» **Document text**

JULIE COOKENBOO Best Pastry Chef
IT'S HARD TO PICTURE a pastry chef who doesn't have a sweet tooth. But Julie Cookenboo (yup, Cookenboo) is just as fond of savory flavors-as the tray of heirloom tomato and summer squash tarts she's just pulled out of the oven attest.

"Actually, I don't like things too sweet," admits the baker, who, in a show of quasi-monogamy rare in the restaurant industry, has spent a decade at Oliveto, after 11 years at San Francisco's Zuni Cafe. "There's a certain level of sweetness I just won't go above."

Inspiration for her never-too-sugary, subtly salted creations, she says, comes from local fruit, her colleagues, and the same tattered cookbooks she's been perusing for years but reads differently every time.

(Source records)
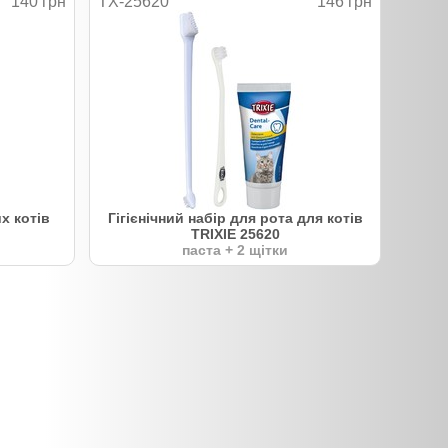
140 грн
TX-25620
146 грн
х котів
Гігієнічний набір для рота для котів
TRIXIE 25620
паста + 2 щітки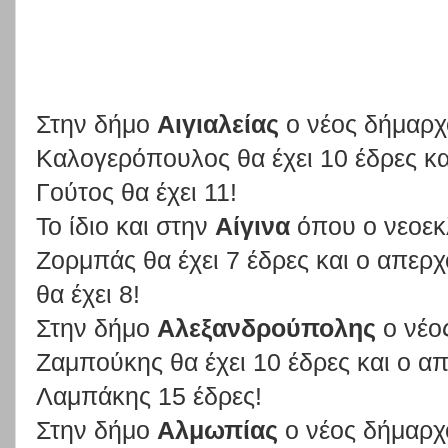
Στην δήμο
Αιγιαλείας
ο νέος δήμαρχ
Καλογερόπουλος θα έχει 10 έδρες κα
Γούτος θα έχει 11!
Το ίδιο και στην
Αίγινα
όπου ο νεοεκ
Ζορμπάς θα έχει 7 έδρες και ο απε
θα έχει 8!
Στην δήμο
Αλεξανδρούπολης
ο νέο
Ζαμπούκης θα έχει 10 έδρες και ο 
Λαμπάκης 15 έδρες!
Στην δήμο
Αλμωπίας
ο νέος δήμαρχ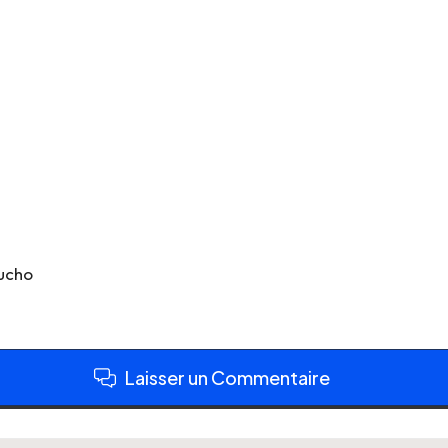
ucho
Laisser un Commentaire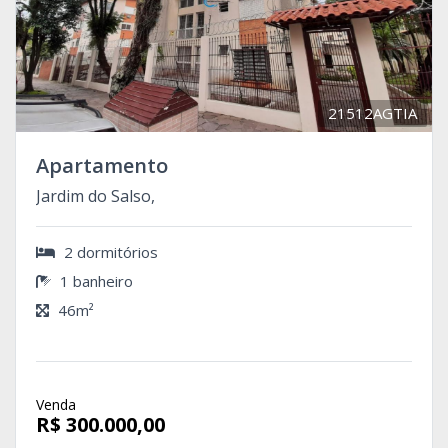
21512AGTIA
Apartamento
Jardim do Salso,
2 dormitórios
1 banheiro
46m²
Venda
R$ 300.000,00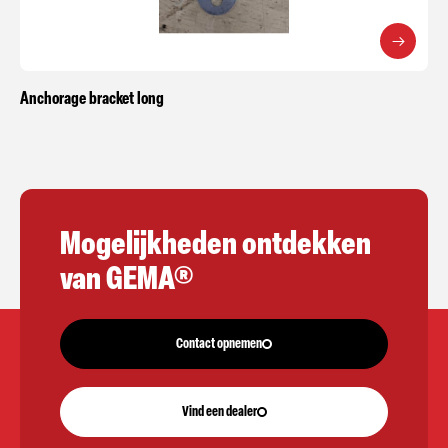
Anchorage bracket long
Mogelijkheden ontdekken
van GEMA®
Contact opnemen
Vind een dealer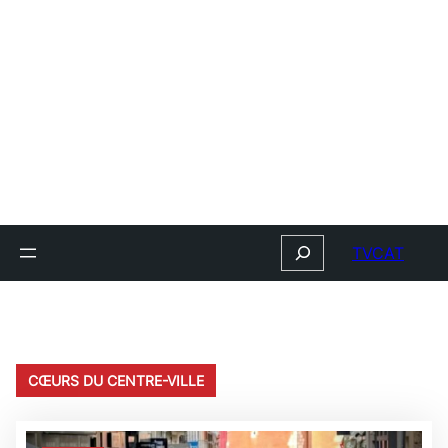
Search
TVCAT
CŒURS DU CENTRE-VILLE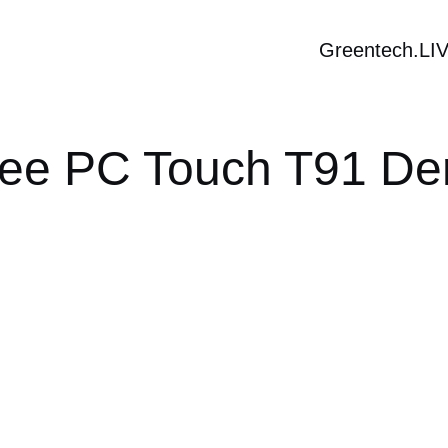
Greentech.LI
Eee PC Touch T91 D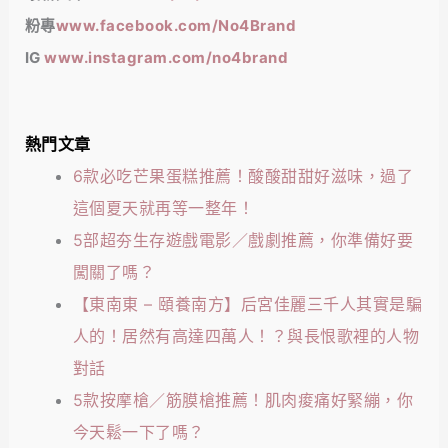
粉專
www.facebook.com/No4Brand
IG
www.instagram.com/no4brand
熱門文章
6款必吃芒果蛋糕推薦！酸酸甜甜好滋味，過了
這個夏天就再等一整年！
5部超夯生存遊戲電影／戲劇推薦，你準備好要
闖關了嗎？
【東南東 – 頤養南方】后宮佳麗三千人其實是騙
人的！居然有高達四萬人！？與長恨歌裡的人物
對話
5款按摩槍／筋膜槍推薦！肌肉痠痛好緊繃，你
今天鬆一下了嗎？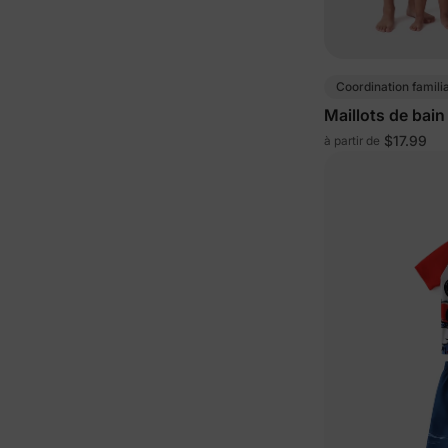
Coordination famili
Maillots de bain
famille à blocs 
$17.99
à partir de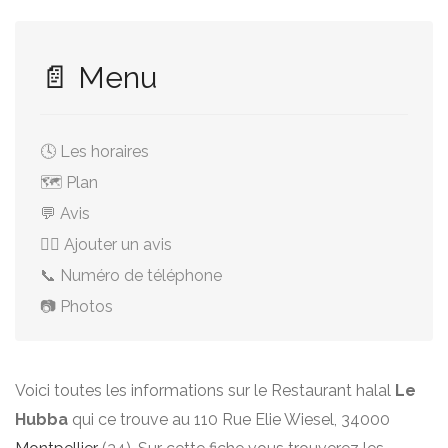
📄 Menu
🕓 Les horaires
🗺️ Plan
💬 Avis
✍🏻 Ajouter un avis
📞 Numéro de téléphone
📷 Photos
Voici toutes les informations sur le Restaurant halal
Le
Hubba
qui ce trouve au 110 Rue Elie Wiesel, 34000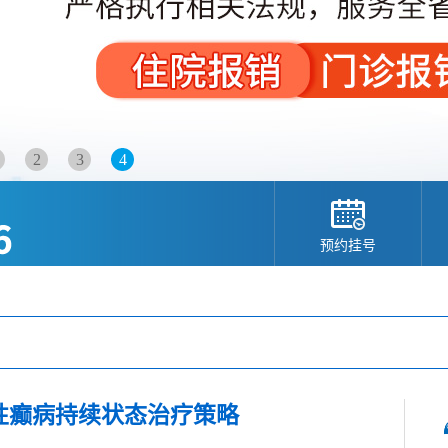
2
3
4
预约挂号
性癫病持续状态治疗策略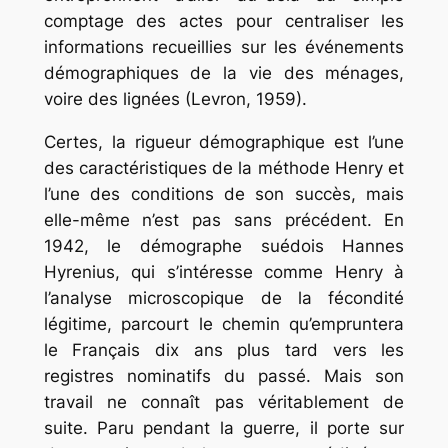
comptage des actes pour centraliser les
informations recueillies sur les événements
démographiques de la vie des ménages,
voire des lignées (Levron, 1959).
Certes, la rigueur démographique est l’une
des caractéristiques de la méthode Henry et
l’une des conditions de son succès, mais
elle-même n’est pas sans précédent. En
1942, le démographe suédois Hannes
Hyrenius, qui s’intéresse comme Henry à
l’analyse microscopique de la fécondité
légitime, parcourt le chemin qu’empruntera
le Français dix ans plus tard vers les
registres nominatifs du passé. Mais son
travail ne connaît pas véritablement de
suite. Paru pendant la guerre, il porte sur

» **Task to complete**
In the profile of pastry chef Julie Cookenboo, where did she work before Oliveto, and for how long?

» **Solution to this task**
She worked at San Francisco's Zuni Cafe for 11 years.